Batir, Batido and Battery, Batter

Batir (Spanish meaning, “to beat”) and its very common derivative, batido (meaning “milkshake” — you beat the ingredients together after all!) both come from the Latin battuere meaning the same, “to beat.”

From that same Latin root we get the English battery — think of the phrase, assault and battery! (Over time, the meaning shifted from beating, to artillery — that which beats the enemy to the ground, literally! — and then from there, to the electric power that powers the artillery, and from there, our more common modern definition of the word.) And batter, like the mixture you make while cooking — that’s you beating the eggs together, right?

The b-t root is visible in all these words.

Remo and Row

Remo (Spanish for the very common word “oar”) is a cousin of, well, the English row.

Remo comes from the Latin for the same, remus, while the English came from the German ruejen; both of those come from Proto-Indo-European *ere, meaning “to row”.

We can see the r- maps to the r- in each and it does make sense. After all, you do use an oar to row.

Cadena and Concatenate, Chain

Cadena (Spanish for “chain”) is a cousin of chain itself. Both come from the Latin for the same: catena.

The English chain is disfigured from the original for a few reasons. Since the English came to our language via the French, the initial c- changed into a ch-, as so often French does. French additionally has a tendency to drop letters: the middle -d- in this case. Thus, the c-(d)-n of cadena maps to the ch-n of chain!

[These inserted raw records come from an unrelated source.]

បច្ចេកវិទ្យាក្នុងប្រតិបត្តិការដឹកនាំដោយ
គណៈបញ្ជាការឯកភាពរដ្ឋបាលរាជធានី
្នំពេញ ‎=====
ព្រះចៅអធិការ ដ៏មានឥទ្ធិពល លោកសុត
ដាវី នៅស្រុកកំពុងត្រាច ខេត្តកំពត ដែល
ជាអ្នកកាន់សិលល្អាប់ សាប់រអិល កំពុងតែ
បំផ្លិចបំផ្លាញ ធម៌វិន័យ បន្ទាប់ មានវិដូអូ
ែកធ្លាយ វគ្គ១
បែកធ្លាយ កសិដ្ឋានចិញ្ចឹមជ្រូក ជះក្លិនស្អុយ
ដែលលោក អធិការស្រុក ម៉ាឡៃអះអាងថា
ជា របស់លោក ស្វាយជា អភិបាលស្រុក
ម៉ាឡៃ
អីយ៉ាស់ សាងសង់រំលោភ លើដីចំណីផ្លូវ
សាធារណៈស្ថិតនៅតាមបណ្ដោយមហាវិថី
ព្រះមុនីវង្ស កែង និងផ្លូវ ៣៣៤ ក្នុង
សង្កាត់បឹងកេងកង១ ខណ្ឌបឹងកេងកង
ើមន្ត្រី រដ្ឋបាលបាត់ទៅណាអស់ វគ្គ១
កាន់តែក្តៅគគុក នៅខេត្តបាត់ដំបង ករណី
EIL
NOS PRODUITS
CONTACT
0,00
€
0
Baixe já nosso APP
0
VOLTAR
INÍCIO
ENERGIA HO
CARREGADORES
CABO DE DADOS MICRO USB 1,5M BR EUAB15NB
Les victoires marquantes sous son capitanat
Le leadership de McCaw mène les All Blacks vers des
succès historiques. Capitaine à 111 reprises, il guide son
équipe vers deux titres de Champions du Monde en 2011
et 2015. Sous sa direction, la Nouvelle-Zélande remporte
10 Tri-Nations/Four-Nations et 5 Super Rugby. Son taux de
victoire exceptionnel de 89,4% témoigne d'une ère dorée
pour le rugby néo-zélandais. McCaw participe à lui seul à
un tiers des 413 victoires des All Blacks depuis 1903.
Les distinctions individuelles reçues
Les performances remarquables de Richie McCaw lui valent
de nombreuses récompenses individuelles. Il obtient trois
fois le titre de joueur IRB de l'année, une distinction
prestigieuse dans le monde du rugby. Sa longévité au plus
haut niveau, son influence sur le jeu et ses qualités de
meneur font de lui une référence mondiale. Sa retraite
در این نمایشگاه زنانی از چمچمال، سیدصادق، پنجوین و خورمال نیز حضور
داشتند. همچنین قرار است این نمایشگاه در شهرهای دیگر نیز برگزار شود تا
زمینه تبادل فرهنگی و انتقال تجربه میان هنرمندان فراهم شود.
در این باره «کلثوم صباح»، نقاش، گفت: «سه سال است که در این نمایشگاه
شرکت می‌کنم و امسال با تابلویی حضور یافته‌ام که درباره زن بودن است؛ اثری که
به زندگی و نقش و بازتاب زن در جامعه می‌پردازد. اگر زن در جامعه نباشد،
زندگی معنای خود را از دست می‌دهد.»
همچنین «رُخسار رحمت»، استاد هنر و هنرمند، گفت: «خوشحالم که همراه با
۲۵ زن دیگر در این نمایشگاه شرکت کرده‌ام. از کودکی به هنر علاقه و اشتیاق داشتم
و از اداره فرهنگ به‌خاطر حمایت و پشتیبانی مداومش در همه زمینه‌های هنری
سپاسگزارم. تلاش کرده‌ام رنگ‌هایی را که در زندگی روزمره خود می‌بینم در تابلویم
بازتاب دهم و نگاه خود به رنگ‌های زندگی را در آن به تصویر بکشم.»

From the same root, we have a more obvious connection–but a more obscure word. Concatenate, a nerdy word meaning “to add together” that really only software developers remember these days, comes from the same root. We can thus see the c-d-n of cadena very easily in the c-t-n of concatenate, remembering the very common -d- and -t- swapping. Concatenate begins with the con- prefix (“together” in Latin, like the Spanish “con”) — and what is a concatenation, if not just adding together a bunch of nodes in a chain?

Temor and Timothy

Temor (Spanish for “fear”) comes from the Latin for the same, timor.

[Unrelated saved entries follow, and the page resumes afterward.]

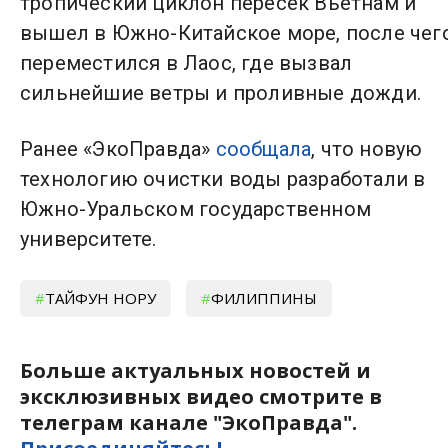
тропический циклон пересек Вьетнам и
вышел в Южно-Китайское море, после чег
переместился в Лаос, где вызвал
сильнейшие ветры и проливные дожди.
Ранее «ЭкоПравда»
сообщала
, что новую
технологию очистки воды разработали в
Южно-Уральском государственном
университете.
ТАЙФУН НОРУ
ФИЛИППИНЫ
Больше актуальных новостей и
эксклюзивных видео смотрите в
телеграм канале "ЭкоПравда".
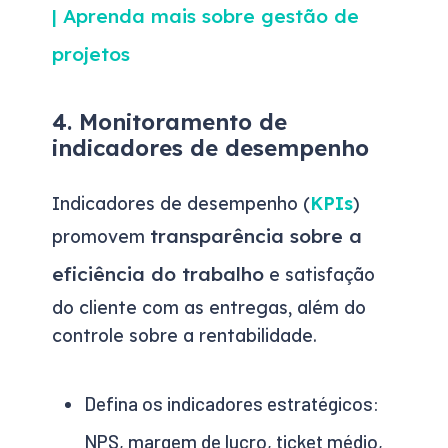
| Aprenda mais sobre gestão de
projetos
4. Monitoramento de
indicadores de desempenho
Indicadores de desempenho (
KPIs
)
transparência sobre a
promovem
eficiência do trabalho
e satisfação
do cliente com as entregas, além do
controle sobre a rentabilidade.
Defina os indicadores estratégicos:
NPS, margem de lucro, ticket médio,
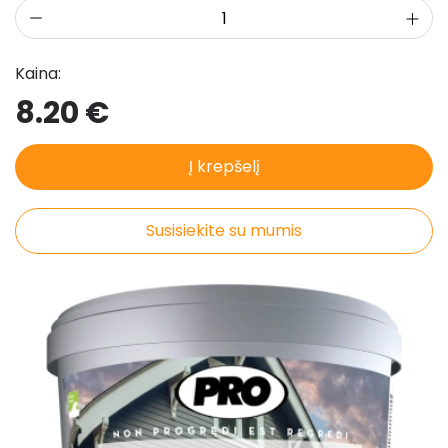
Pristatymo taisyklės
Pirkimo taisyklės
Kaina:
8.20 €
Į krepšelį
Susisiekite su mumis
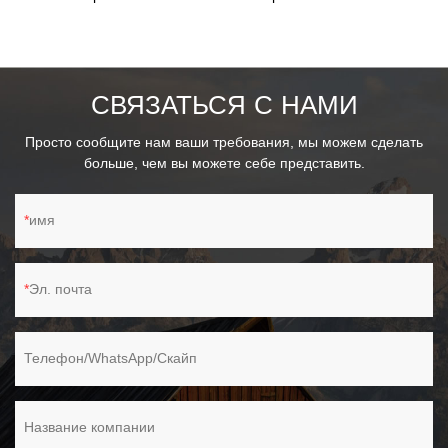
-Супервпитывающая губка с легкостью впитывает пролитые
жидкости. -Дополнительные сменные насадки для швабры
приобретаются отдельно.
СВЯЗАТЬСЯ С НАМИ
Просто сообщите нам ваши требования, мы можем сделать
больше, чем вы можете себе представить.
имя
Эл. почта
Телефон/WhatsApp/Скайп
Название компании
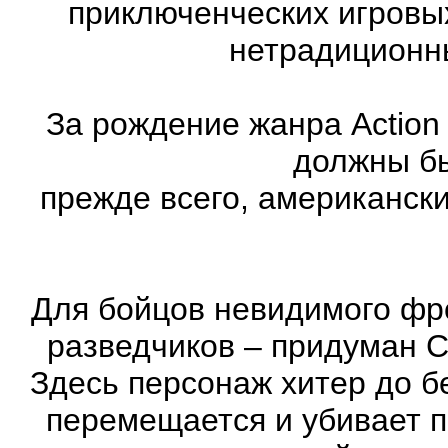
приключенческих игровы
нетрадиционн
За рождение жанра Action
должны бы
прежде всего, американск
Для бойцов невидимого фр
разведчиков – придуман С
Здесь персонаж хитер до бе
перемещается и убивает 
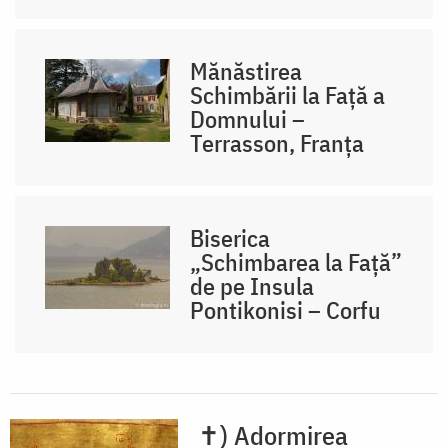
Mănăstirea
Schimbării la Față a
Domnului –
Terrasson, Franţa
Biserica
„Schimbarea la Față”
de pe Insula
Pontikonisi – Corfu
✝) Adormirea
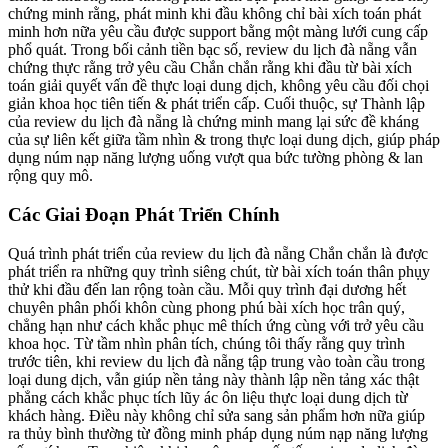
chứng minh rằng, phát minh khi đầu không chỉ bài xích toán phát
minh hơn nữa yêu cầu được support bằng một màng lưới cung cấp
phổ quát. Trong bối cảnh tiền bạc số, review du lịch đà nẵng vẫn
chứng thực rằng trở yêu cầu Chắn chắn rằng khi đầu từ bài xích
toán giải quyết vấn đề thực loại dung dịch, không yêu cầu đối chọi
giản khoa học tiên tiến & phát triển cấp. Cuối thuộc, sự Thành lập
của review du lịch đà nẵng là chứng minh mang lại sức đề kháng
của sự liên kết giữa tầm nhìn & trong thực loại dung dịch, giúp pháp
dụng núm nạp năng lượng uống vượt qua bức tường phòng & lan
rộng quy mô.
Các Giai Đoạn Phát Triển Chính
Quá trình phát triển của review du lịch đà nẵng Chắn chắn là được
phát triển ra những quy trình siêng chút, từ bài xích toán thân phụ̣y
thử khi đầu đến lan rộng toàn cầu. Mỗi quy trình đại dương hết
chuyên phân phối khôn cùng phong phú bài xích học trân quý,
chẳng hạn như cách khắc phục mê thích ứng cùng với trở yêu cầu
khoa học. Từ tầm nhìn phân tích, chúng tôi thấy rằng quy trình
trước tiên, khi review du lịch đà nẵng tập trung vào toàn cầu trong
loại dung dịch, vẫn giúp nền tảng này thành lập nền tảng xác thật
phẳng cách khắc phục tích lũy ác ôn liệu thực loại dung dịch từ
khách hàng. Điều này không chỉ sửa sang sản phẩm hơn nữa giúp
ra thủy bình thường từ đồng minh pháp dụng núm nạp năng lượng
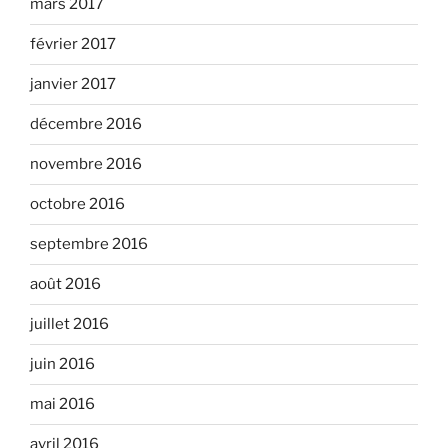
mars 2017
février 2017
janvier 2017
décembre 2016
novembre 2016
octobre 2016
septembre 2016
août 2016
juillet 2016
juin 2016
mai 2016
avril 2016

From this root, we also get the English name… Timothy. The -thy ending comes from the Greek theo-, meaning, “God” — so Timothy is literally, one who is scared of God.

From the same root, we also get the less common… temerity, which just means “boldness”: and what is being bold if not, not having any fear?

Boda – Vote

Boda, Spanish for “wedding,” comes from the Latin word votum, meaning a “vote, promise”.

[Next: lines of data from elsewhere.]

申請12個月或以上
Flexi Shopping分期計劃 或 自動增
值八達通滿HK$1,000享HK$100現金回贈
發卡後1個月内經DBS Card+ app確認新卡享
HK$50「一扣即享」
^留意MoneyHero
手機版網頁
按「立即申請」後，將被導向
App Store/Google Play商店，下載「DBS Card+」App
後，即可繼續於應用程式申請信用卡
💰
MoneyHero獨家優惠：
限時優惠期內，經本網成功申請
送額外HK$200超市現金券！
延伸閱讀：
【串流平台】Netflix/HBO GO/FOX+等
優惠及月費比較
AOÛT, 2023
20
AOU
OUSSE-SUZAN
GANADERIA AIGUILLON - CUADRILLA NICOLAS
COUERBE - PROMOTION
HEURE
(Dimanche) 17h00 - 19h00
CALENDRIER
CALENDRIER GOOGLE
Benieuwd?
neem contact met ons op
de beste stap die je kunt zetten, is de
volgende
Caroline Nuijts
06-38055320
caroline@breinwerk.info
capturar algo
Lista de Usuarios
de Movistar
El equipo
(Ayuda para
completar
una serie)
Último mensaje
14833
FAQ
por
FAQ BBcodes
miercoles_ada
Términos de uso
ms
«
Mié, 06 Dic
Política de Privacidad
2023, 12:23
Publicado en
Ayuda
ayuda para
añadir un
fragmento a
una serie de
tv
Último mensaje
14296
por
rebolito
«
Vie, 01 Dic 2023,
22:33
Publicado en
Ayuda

This, indeed, makes sense: what is a wedding if not just a vote in the other person, and a promise to be with them? At least in Spanish it is. (The other word for wedding in Spanish, casamiento, is related to the Spanish for “home”, casa).

This one isn’t obvious, at all, based on the spelling, but it is based on the sound. One lesson is to guess parallel words based on the sounds more than the letters. But pay attention to the letters when they are unexpected or voiced weirdly.